State environmental officials have known since the 1990s that some consumers of the local catch are dining on dangerous levels of toxic chemicals, yet they have not acted.

McClure, founder of Seattle-based Investigate West, says part of the problem is a standard for fish consumption that was set about 40 years ago.

“The fish consumption rate, an estimate of how much fish the average Washingtonian eats per day, is based on three-day food diaries that were done nationally in 1974,” says McClure. “They figured people only ate fish once a month.
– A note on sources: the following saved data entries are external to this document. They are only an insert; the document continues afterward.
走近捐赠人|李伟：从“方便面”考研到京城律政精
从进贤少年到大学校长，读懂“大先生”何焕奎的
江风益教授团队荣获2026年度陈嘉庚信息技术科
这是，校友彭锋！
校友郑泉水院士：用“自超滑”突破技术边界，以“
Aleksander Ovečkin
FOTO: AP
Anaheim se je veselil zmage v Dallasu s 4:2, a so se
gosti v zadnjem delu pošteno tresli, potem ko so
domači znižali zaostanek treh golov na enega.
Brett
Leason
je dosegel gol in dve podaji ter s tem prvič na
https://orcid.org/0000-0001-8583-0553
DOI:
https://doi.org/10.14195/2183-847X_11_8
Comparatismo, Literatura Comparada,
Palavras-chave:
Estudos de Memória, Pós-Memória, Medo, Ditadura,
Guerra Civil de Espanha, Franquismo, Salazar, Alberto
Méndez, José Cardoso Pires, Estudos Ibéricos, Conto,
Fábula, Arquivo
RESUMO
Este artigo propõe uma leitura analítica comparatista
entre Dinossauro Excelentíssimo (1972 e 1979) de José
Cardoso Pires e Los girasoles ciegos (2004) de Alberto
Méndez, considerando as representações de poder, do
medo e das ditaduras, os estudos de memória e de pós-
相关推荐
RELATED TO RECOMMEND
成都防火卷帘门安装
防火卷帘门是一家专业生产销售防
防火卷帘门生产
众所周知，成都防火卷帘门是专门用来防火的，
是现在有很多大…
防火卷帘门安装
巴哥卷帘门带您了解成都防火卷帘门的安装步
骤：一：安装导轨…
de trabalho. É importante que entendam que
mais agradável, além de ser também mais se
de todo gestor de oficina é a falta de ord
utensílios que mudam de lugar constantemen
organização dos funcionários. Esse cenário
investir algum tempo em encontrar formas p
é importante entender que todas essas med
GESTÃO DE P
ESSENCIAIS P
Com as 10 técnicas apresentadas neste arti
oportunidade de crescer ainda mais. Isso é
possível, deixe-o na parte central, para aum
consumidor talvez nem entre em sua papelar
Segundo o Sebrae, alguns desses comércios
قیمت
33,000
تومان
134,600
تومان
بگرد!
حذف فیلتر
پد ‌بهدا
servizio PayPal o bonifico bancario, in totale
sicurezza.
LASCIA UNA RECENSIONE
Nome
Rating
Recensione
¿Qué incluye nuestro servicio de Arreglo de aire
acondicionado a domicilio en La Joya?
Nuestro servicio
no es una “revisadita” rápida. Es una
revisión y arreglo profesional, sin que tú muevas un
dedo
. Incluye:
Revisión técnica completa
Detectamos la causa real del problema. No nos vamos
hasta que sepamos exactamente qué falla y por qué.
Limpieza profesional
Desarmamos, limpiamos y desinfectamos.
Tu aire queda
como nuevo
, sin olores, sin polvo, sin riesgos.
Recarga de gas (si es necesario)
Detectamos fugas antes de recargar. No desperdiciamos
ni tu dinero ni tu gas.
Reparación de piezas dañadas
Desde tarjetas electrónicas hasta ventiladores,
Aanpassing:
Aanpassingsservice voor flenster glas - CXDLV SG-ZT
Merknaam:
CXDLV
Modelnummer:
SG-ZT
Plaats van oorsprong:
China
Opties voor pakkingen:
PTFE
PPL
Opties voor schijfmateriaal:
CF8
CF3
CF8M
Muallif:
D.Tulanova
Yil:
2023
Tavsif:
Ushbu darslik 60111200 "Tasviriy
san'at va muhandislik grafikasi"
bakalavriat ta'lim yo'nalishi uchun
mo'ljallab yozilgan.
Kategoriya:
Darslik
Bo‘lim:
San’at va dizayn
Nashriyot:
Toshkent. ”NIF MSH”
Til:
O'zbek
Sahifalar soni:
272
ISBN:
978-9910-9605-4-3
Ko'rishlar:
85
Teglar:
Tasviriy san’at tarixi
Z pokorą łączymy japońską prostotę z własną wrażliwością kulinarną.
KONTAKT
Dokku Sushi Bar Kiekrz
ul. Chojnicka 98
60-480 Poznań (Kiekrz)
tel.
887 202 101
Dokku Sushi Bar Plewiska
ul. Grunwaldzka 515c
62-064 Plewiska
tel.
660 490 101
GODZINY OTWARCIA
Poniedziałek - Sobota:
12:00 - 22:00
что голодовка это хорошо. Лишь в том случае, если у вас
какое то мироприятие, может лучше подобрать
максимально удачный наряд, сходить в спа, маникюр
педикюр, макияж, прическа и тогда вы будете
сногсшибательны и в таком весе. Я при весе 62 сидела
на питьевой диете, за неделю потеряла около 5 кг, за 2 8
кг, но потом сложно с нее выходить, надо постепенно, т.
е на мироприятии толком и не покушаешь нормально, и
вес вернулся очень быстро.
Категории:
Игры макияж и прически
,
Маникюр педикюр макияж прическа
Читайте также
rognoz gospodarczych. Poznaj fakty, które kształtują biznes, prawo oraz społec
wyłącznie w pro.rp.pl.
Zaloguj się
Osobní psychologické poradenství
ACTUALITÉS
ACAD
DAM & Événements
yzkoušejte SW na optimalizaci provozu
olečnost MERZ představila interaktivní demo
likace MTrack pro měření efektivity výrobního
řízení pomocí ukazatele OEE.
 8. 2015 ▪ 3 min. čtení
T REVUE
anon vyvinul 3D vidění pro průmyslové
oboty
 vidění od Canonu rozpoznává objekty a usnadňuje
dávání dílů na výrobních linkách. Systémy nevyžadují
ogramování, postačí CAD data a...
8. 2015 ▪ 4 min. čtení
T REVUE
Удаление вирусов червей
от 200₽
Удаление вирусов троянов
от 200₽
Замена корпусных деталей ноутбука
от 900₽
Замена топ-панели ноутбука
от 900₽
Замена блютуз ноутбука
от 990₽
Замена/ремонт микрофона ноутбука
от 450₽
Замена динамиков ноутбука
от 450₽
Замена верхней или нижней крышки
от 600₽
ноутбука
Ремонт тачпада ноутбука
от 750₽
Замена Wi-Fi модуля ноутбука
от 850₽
Even back then people in Washington would have been eating a lot more fish.”

To put that one fish a month in perspective – that’s about 6.5 grams per day, or a piece of fish about the size of a nickel.

Tribal members, immigrants, and sport fishermen regularly exceed the state’s estimate putting them at greater risk for cancer and neurological damage, among other illnesses, McClure says.

The consumption rate is important because by assuming people eat the equivalent of just one fish meal per month the Department of Ecology is able to set less stringent pollution limits.

Conversely, if the consumption rate reflected the reality that people eat about eight times as much fish today as they did in the 70s, the pollution and clean-up standards would also have be changed.

At least twice, Ecology has been told by its overseers at the U.S. Environmental Protection Agency to fix the problem and better protect people’s health.

The state was finally close to doing that last year, until an email trail McClure uncovered led him to the one company that launched an intense lobbying campaign against the consumption rate change.

“In the correspondence between the Ecology executives and the governor’s office there was one company’s name that came up a lot and that was the Boeing Company,” he says.

In June 2012, Boeing said if Ecology went ahead with plans to make fish safer to eat, it would “cost the company hundreds of millions of dollars and severely hamper its ability to increase production in Renton and make future expansion elsewhere in the state cost prohibitive,” according to an aide to former Governor Chris Gregoire.

Ecology emails show that by mid-summer, the agency already had been trying for months to assure Boeing and other business interests that it was coming up with “implementation rules” that would make it easier to comply with the new pollution limits.

Among the ideas floated was allowing businesses up to 50 years to reduce their toxic pollution loads.

Businesses and local governments are nervous about what might result from Washington re-estimating the fish consumption rates in part because Oregon already has boosted its rate and that looks likely to cost many millions, Investigate West reports.

A study of likely impacts to Oregon paper mills under the higher fish-consumption assumptions found it would cost that industry alone $500 million to make the switchover, plus $30 million to $90 million annually in operations costs.

“Not all the pollution in waterways comes from industrial facilities, some of it just comes running off the road,” McClure says.

“Boeing is afraid of being unfairly pinched to allow people to eat so many fish and an argument can certainly be made, just don’t eat the fish out of urban waterways.”

Boeing’s Cindy Glickert says the company is “committed to protecting the health, environment and economy of Washington State and all communities in which we operate.”

“We are seeking a balanced solution that addresses the need for a healthy fish consumption rate that is achievable and doesn’t negatively affect our operations in Washington or the state’s economy,” Glickert says. “We have repeatedly expressed to state officials our desire to achieve this balanced approach.”